# Bit Advice - Ex Polo Pony



## Bella6509 (16 August 2013)

Hi there, 


I bought a polo pony in April. She is lovely mare, 9 years old, with a great temperament.  She is my first horse and I have bought her for leisure and hacking but I am having issues with which bit to use on her.  She has previously always been ridden on a Pelham but as she is not going to be playing polo again, I was hoping to get her used to a milder bit. 


I have been riding her in a single-jointed snaffle but she keeps shaking her head up in the air when I ask her to canter and also, leans on the bit and puts her head down when I trot her.  Her teeth etc are all ok and I have had her saddle fitted properly.  

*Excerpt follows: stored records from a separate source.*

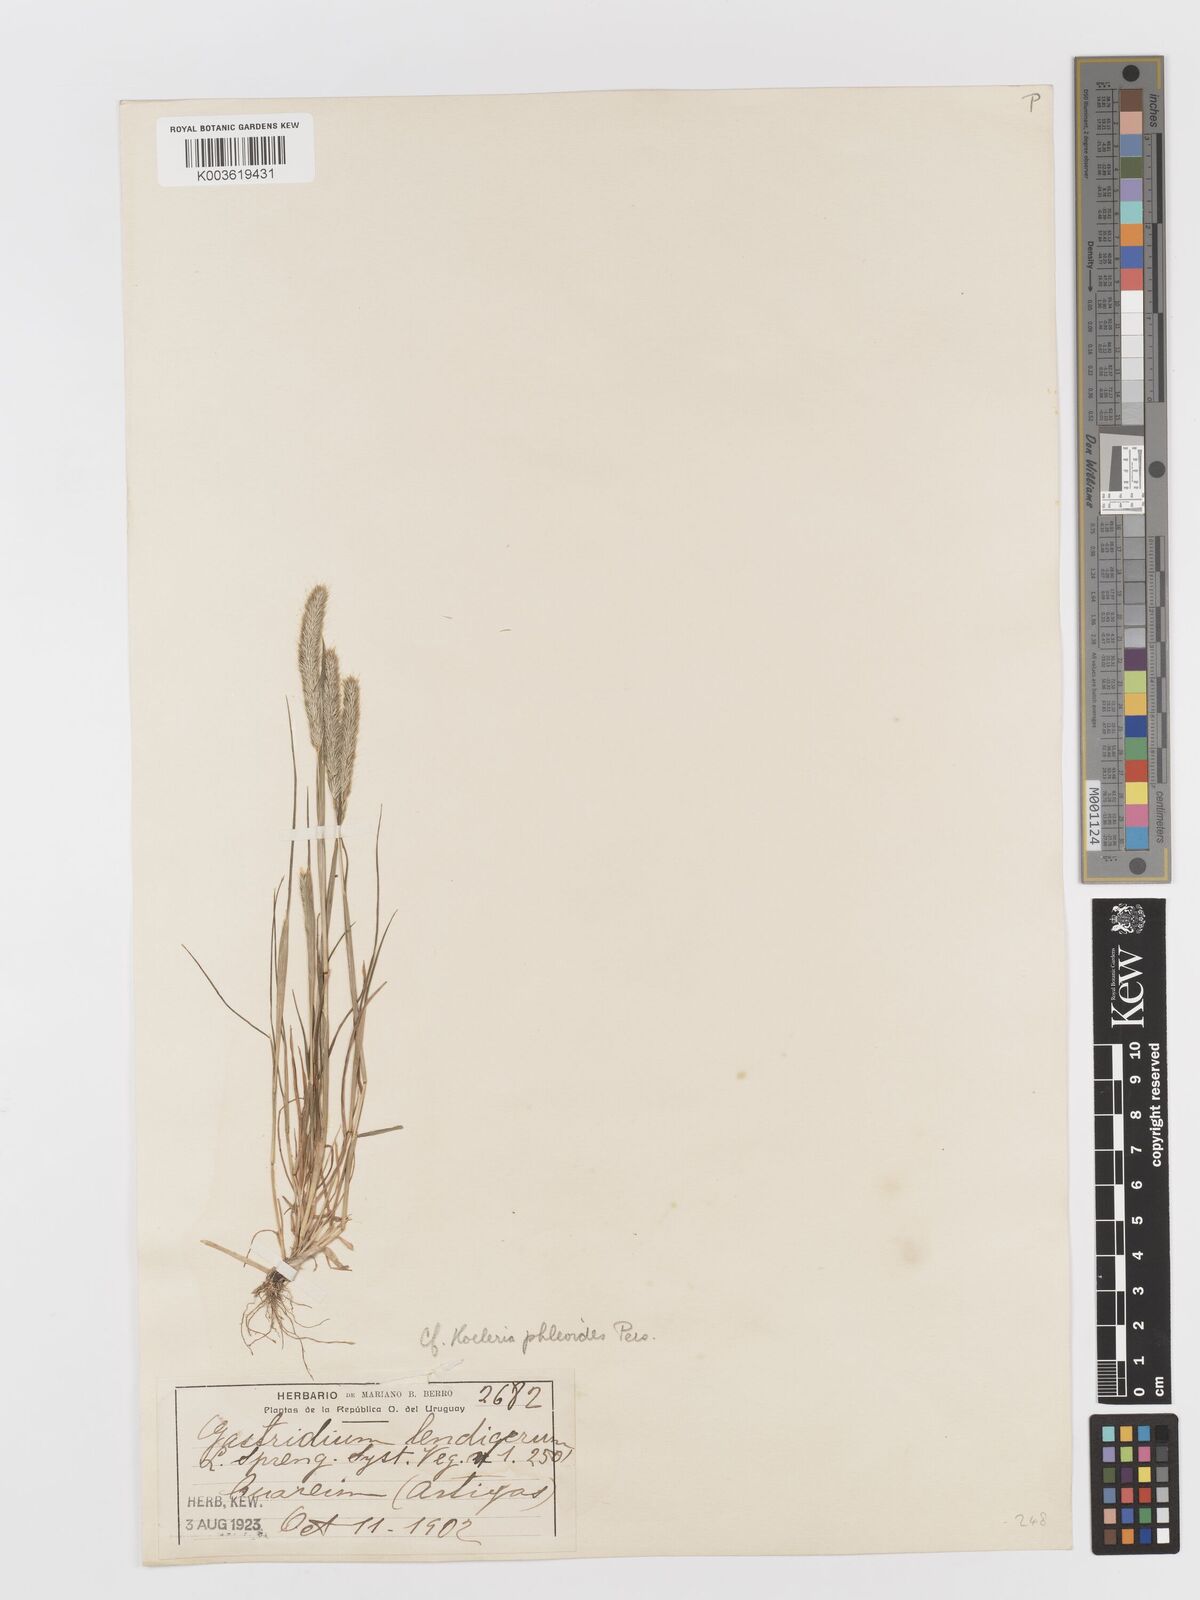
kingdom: Plantae
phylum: Tracheophyta
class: Liliopsida
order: Poales
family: Poaceae
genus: Rostraria
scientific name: Rostraria cristata
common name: Mediterranean hair-grass
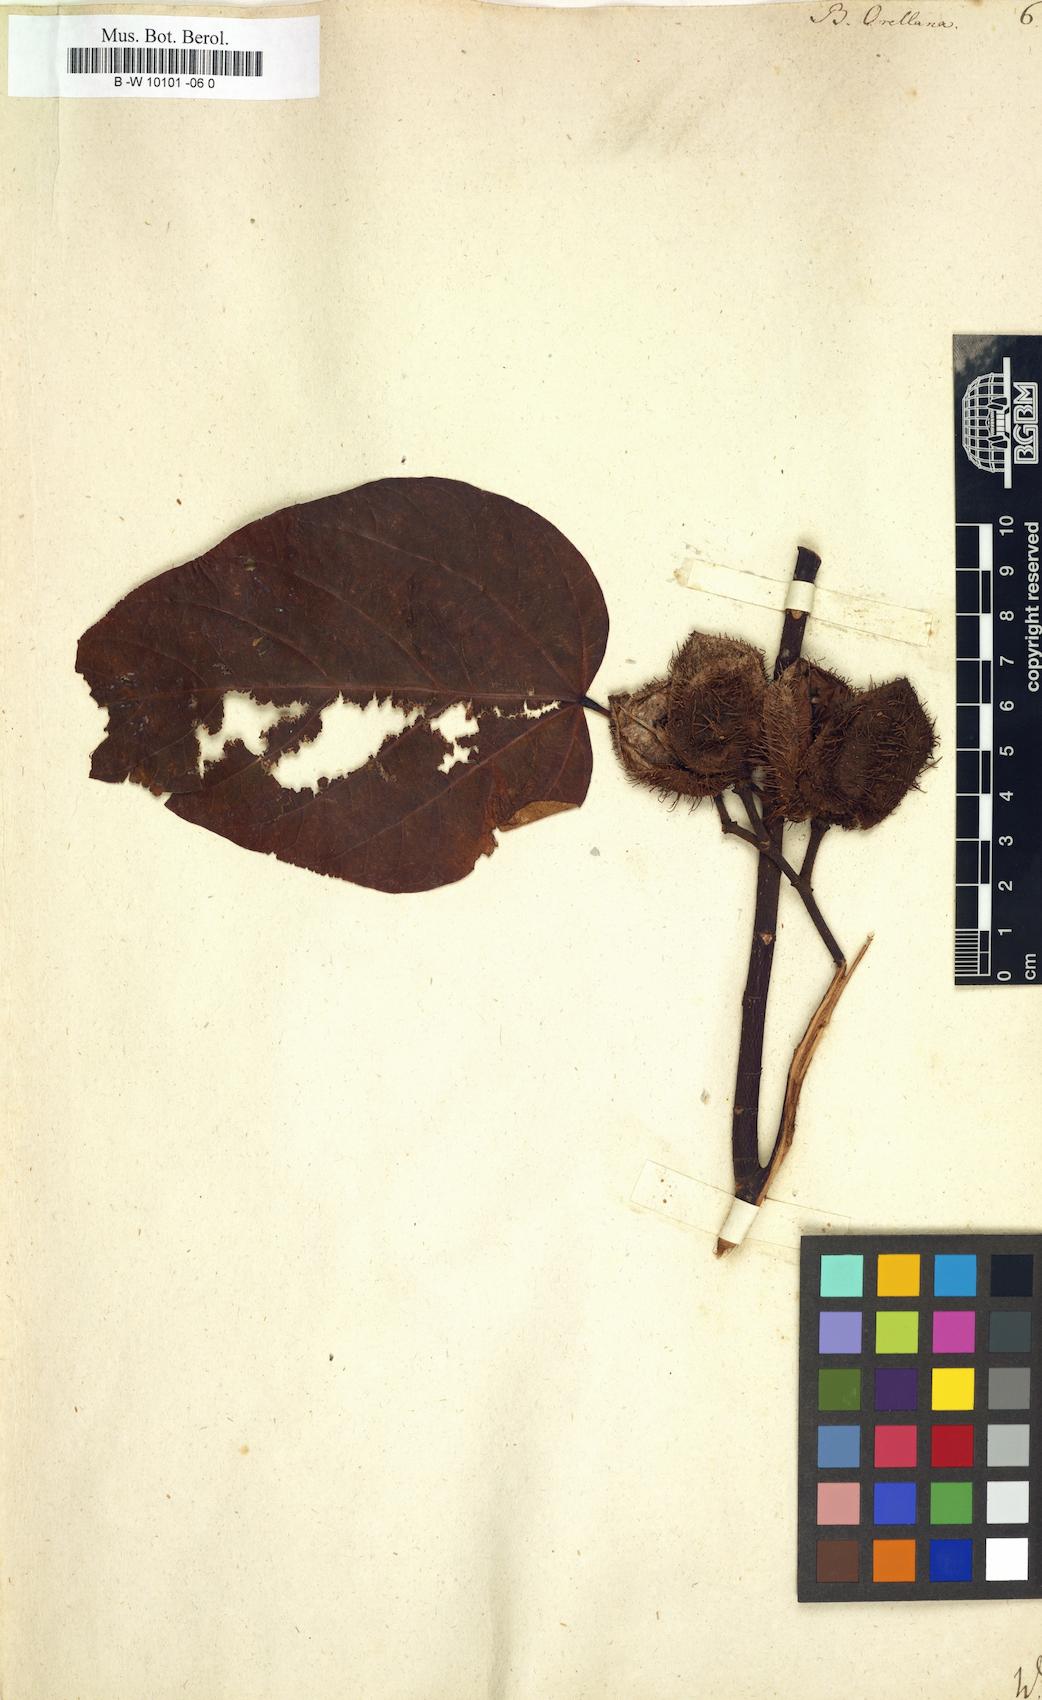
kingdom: Plantae
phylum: Tracheophyta
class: Magnoliopsida
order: Malvales
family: Bixaceae
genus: Bixa
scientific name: Bixa orellana
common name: Lipsticktree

I would really appreciate any advice please!


----------



## HaffiesRock (16 August 2013)

Try something with a french link. My pony was the same, he took hold of the bit and was strong. Instructor pointed out he was taking hold to prevent the single joint pinching his tongue and hitting the roof of his mouth. He is much happier in a french link x


----------



## Bella6509 (16 August 2013)

Great, thanks very much HaffiesRock, I'll look into the French Link now x


----------



## Micky (16 August 2013)

Or a waterford . Remember a bit is only as harsh as the hands that control it . Mine goes well in a pelham or a waterford, no leaning


----------



## Bella6509 (16 August 2013)

Thanks very much Micky, I hadn't considered a Waterford, so will look into this also


----------



## Micky (16 August 2013)

PLeasure, hope one of them works for you...my cob used to lean and was very on the forehand, i found these 2 bits worked the best but each horse is an individual, bless 'em


----------



## Jazzy B (19 August 2013)

Another for french link, my ex polo pony used to be ridden in a cheltenham gag, she went nicely in a french link - nothing to fight against..


----------



## millsandboon (19 August 2013)

We have an ex polo pony who was so unsettled in his mouth we decided to try him bitless. It worked a treat. No more headshaking, pulling, snatching. Really settled and a happy bunny. He is in a Dr Cook.


----------



## Bella6509 (20 August 2013)

Thanks Jazzy B and Millsandboon, both very helpful.  I have never cosidered going bitless but will definitely look into this also.  Thanks again.


----------



## ilvpippa (21 August 2013)

I've got an ex polo pony, she is very very fussy to bit. She has a French link hanging check snaffle. She loves her hackamore as well.


----------



## Jazzy B (22 August 2013)

The only thing that I would say about bitless and hackamore's with ex polo ponies, is a lot of them have very bad teeth which have been grounded down by electrical tools (my mare's were hideous when I got her, I think if I had put her in a bitless or hackamore due to the pressure points, she would have gone mental), so I'm sure you would but make sure you get teeth/mouth checked thoroughly before going down this route.


----------



## Bella6509 (22 August 2013)

Thanks ilvpippa, the french link is a popular choice, this is similar to the double jointed bit is that right? I am considering the double jointed snaffle with the copper lozenge in the middle - do you think this would be a good option? Have also been looking into the bitless bridle. Thanks again.


----------



## Bella6509 (22 August 2013)

Thanks again to everyone for your comments, definitely given me lots of food for thought!


----------



## huntley (24 August 2013)

A lot of polo ponies have no mouth left! Also they have always been ridden in a standing martingale and that will help stop the head shaking etc. If she is happy in a Pelham so be it. There is no point trying a million bits. Also remember that they do very little trotting even when getting fit so this is quite new to them. Give her time to settle out of the routine and then try some other bits.


----------



## Anna* (24 August 2013)

millsandboon said:



			We have an ex polo pony who was so unsettled in his mouth we decided to try him bitless. It worked a treat. No more headshaking, pulling, snatching. Really settled and a happy bunny. He is in a Dr Cook.
		
Click to expand...

This worked for an ex-racer I had too.


----------



## Bella6509 (25 August 2013)

huntley said:



			A lot of polo ponies have no mouth left! Also they have always been ridden in a standing martingale and that will help stop the head shaking etc. If she is happy in a Pelham so be it. There is no point trying a million bits. Also remember that they do very little trotting even when getting fit so this is quite new to them. Give her time to settle out of the routine and then try some other bits.
		
Click to expand...

Good point, thanks.


----------



## Bella6509 (26 August 2013)

Anna* said:



			This worked for an ex-racer I had too.
		
Click to expand...

Thanks Anna, that's good to know.


----------